Two years after GM released the first American concept car, Chrysler responded with this Thunderbolt, “the car of the future.” It was built during the popular Art Deco deco movement before the Jet Age of transportation design. One of the most striking aspects of the Thunderbolt was its gentle lines which were uninterrupted by overzealous details which became a trend in later years.
Much like the 1938 Peugeot Decapotable, the Thunderbolt was equipped with a fully retractable hardtop. Unlike modern equivalents, this meant the entire rear end was taken up by the roof mechanism. This left room for only one bench seat in the cockpit which could accommodate three passengers abreast.
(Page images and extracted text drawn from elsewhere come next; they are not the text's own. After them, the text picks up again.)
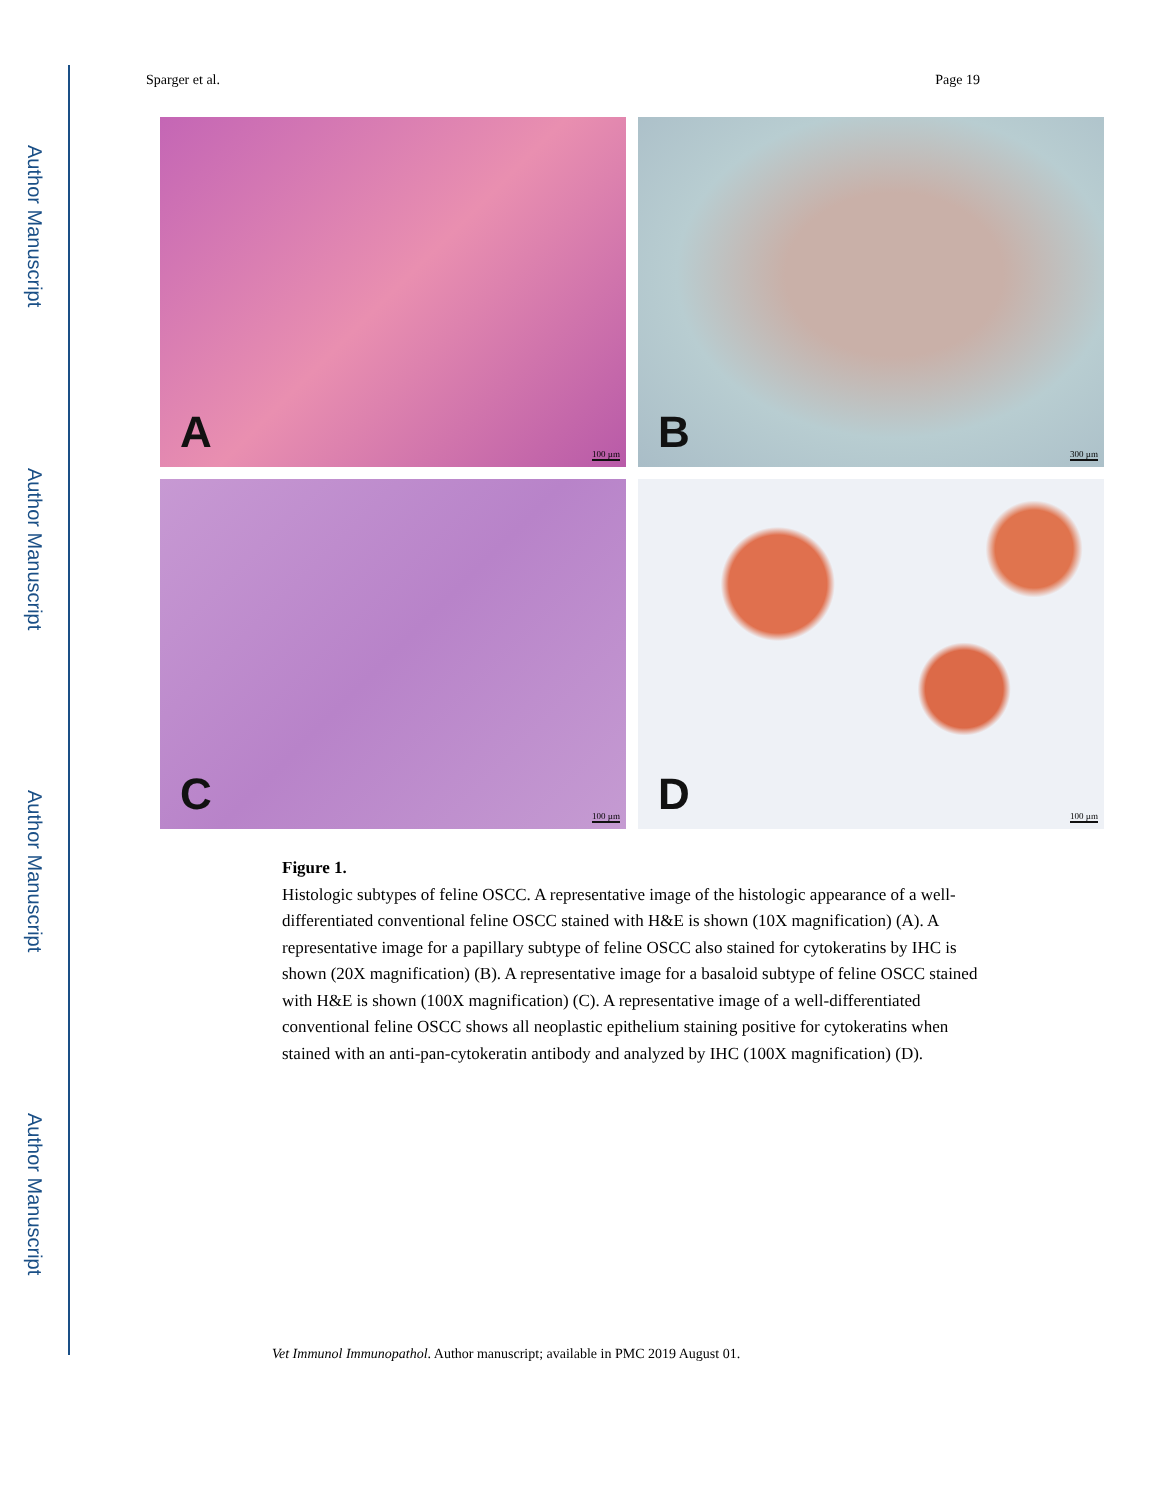Author Manuscript
Author Manuscript
Author Manuscript
Author Manuscript
Sparger et al. Page 19
A 100 µm
B 300 µm
C 100 µm
D 100 µm
Figure 1.
Histologic subtypes of feline OSCC. A representative image of the histologic appearance of a well-differentiated conventional feline OSCC stained with H&E is shown (10X magnification) (A). A representative image for a papillary subtype of feline OSCC also stained for cytokeratins by IHC is shown (20X magnification) (B). A representative image for a basaloid subtype of feline OSCC stained with H&E is shown (100X magnification) (C). A representative image of a well-differentiated conventional feline OSCC shows all neoplastic epithelium staining positive for cytokeratins when stained with an anti-pan-cytokeratin antibody and analyzed by IHC (100X magnification) (D).
Vet Immunol Immunopathol. Author manuscript; available in PMC 2019 August 01.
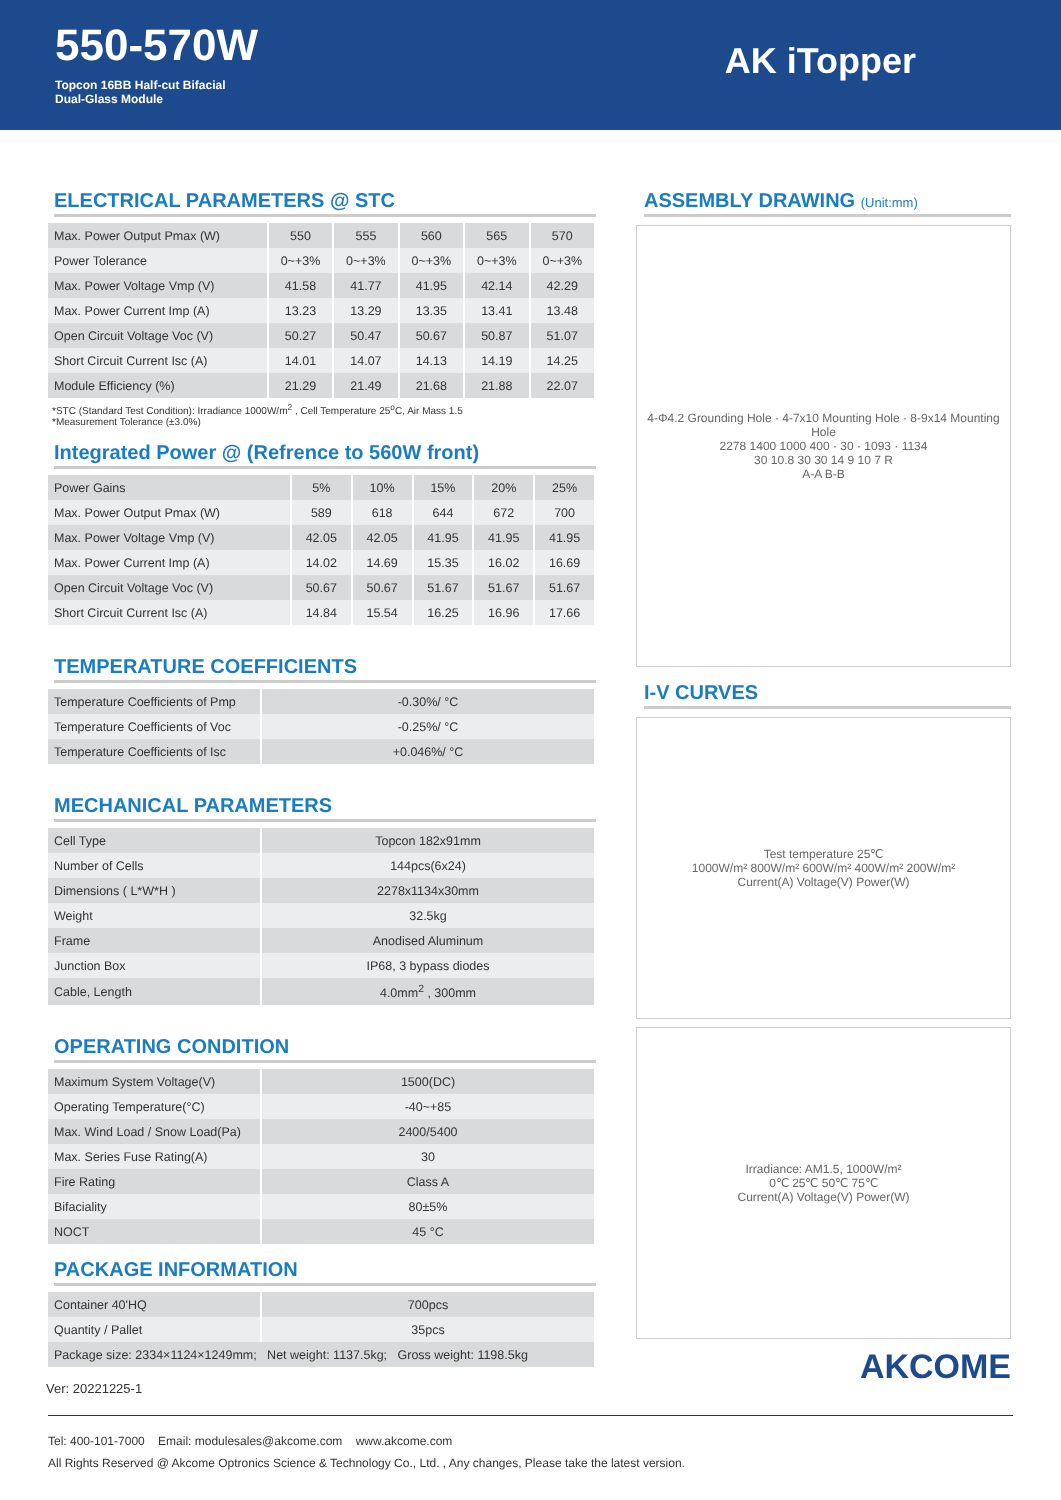550-570W
Topcon 16BB Half-cut Bifacial
Dual-Glass Module
AK iTopper
ELECTRICAL PARAMETERS @ STC
| Max. Power Output Pmax (W) | 550 | 555 | 560 | 565 | 570 |
| Power Tolerance | 0~+3% | 0~+3% | 0~+3% | 0~+3% | 0~+3% |
| Max. Power Voltage Vmp (V) | 41.58 | 41.77 | 41.95 | 42.14 | 42.29 |
| Max. Power Current Imp (A) | 13.23 | 13.29 | 13.35 | 13.41 | 13.48 |
| Open Circuit Voltage Voc (V) | 50.27 | 50.47 | 50.67 | 50.87 | 51.07 |
| Short Circuit Current Isc (A) | 14.01 | 14.07 | 14.13 | 14.19 | 14.25 |
| Module Efficiency (%) | 21.29 | 21.49 | 21.68 | 21.88 | 22.07 |
*STC (Standard Test Condition): Irradiance 1000W/m<sup>2</sup> , Cell Temperature 25<sup>o</sup>C, Air Mass 1.5
*Measurement Tolerance (±3.0%)
Integrated Power @ (Refrence to 560W front)
| Power Gains | 5% | 10% | 15% | 20% | 25% |
| Max. Power Output Pmax (W) | 589 | 618 | 644 | 672 | 700 |
| Max. Power Voltage Vmp (V) | 42.05 | 42.05 | 41.95 | 41.95 | 41.95 |
| Max. Power Current Imp (A) | 14.02 | 14.69 | 15.35 | 16.02 | 16.69 |
| Open Circuit Voltage Voc (V) | 50.67 | 50.67 | 51.67 | 51.67 | 51.67 |
| Short Circuit Current Isc (A) | 14.84 | 15.54 | 16.25 | 16.96 | 17.66 |
TEMPERATURE COEFFICIENTS
| Temperature Coefficients of Pmp | -0.30%/ °C |
| Temperature Coefficients of Voc | -0.25%/ °C |
| Temperature Coefficients of Isc | +0.046%/ °C |
MECHANICAL PARAMETERS
| Cell Type | Topcon 182x91mm |
| Number of Cells | 144pcs(6x24) |
| Dimensions ( L*W*H ) | 2278x1134x30mm |
| Weight | 32.5kg |
| Frame | Anodised Aluminum |
| Junction Box | IP68, 3 bypass diodes |
| Cable, Length | 4.0mm<sup>2</sup> , 300mm |
OPERATING CONDITION
| Maximum System Voltage(V) | 1500(DC) |
| Operating Temperature(°C) | -40~+85 |
| Max. Wind Load / Snow Load(Pa) | 2400/5400 |
| Max. Series Fuse Rating(A) | 30 |
| Fire Rating | Class A |
| Bifaciality | 80±5% |
| NOCT | 45 °C |
PACKAGE INFORMATION
| Container 40'HQ | 700pcs |
| Quantity / Pallet | 35pcs |
| Package size: 2334×1124×1249mm; Net weight: 1137.5kg; Gross weight: 1198.5kg | |
Ver: 20221225-1
ASSEMBLY DRAWING (Unit:mm)
4-Φ4.2 Grounding Hole · 4-7x10 Mounting Hole · 8-9x14 Mounting Hole
2278 1400 1000 400 · 30 · 1093 · 1134
30 10.8 30 30 14 9 10 7 R
A-A B-B
I-V CURVES
Test temperature 25℃
1000W/m² 800W/m² 600W/m² 400W/m² 200W/m²
Current(A) Voltage(V) Power(W)
Irradiance: AM1.5, 1000W/m²
0℃ 25℃ 50℃ 75℃
Current(A) Voltage(V) Power(W)
AKCOME
Tel: 400-101-7000 Email: modulesales@akcome.com www.akcome.com
All Rights Reserved @ Akcome Optronics Science & Technology Co., Ltd. , Any changes, Please take the latest version.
Much like the Crown Imperial which Chrysler was flaunting at the time, the Thunderbolt was equipped with a host of electric features. These included the electro-hydraulic doors, electric windows and pop-up headlights. The interior was particularly plush with leather upholstery and a bespoke aluminum dashboard.
The body was executed by Lebaron in Detroit to a design by Alex Tremulis. It was built as a tribute to George Eyston’s 1938 Thunderbolt which reached 357.53 mph on the Bonneville Salt Flats. Both cars shared the same fenderless, slab-sided shape with wheel shirts. Untypical of era, the Thunderbolt had no front grill. The overall shape was described as aerodynamic and was an influence for the 1941 Chrysler Newport Parade Phaeton. It was built on a 1940 Chrysler Crown Imperial frame with an aluminum body. Power came from the Chrysler L-head straight-8 which provided around 150 bhp.
Only five or six Thunderbolts were built. They were first seen at the 1940 New York Auto show and subsequently displayed across the United States. Each had a different paint scheme and some had polished brass accents. Later on the name was resurrected by Chrsyler in 1993 as a concept car.
Chassis & Sales
7807943-Known as the ‘Copper Car’ it an original copper retractable roof and lower body trim. After extensive touring it was sold in March of 1941 and the subsequent owner who had a 331 cubic inch hemi-head Chrysler engine installed. Acquired in the 60s by Bill Harrah. Restored by Tired Iron Works of Monrovia, California in 2009 with original engine located. The Teal colour was chosen from period artwork. Displayed at the 2009 Amelia Island Concours d’Elegance, 2009Pebble Beach Concours d’Elegance and offered at RM Auction’s Automobiles of Arizona sale but it was Not Sold at a high bid of $1,175,000 USD.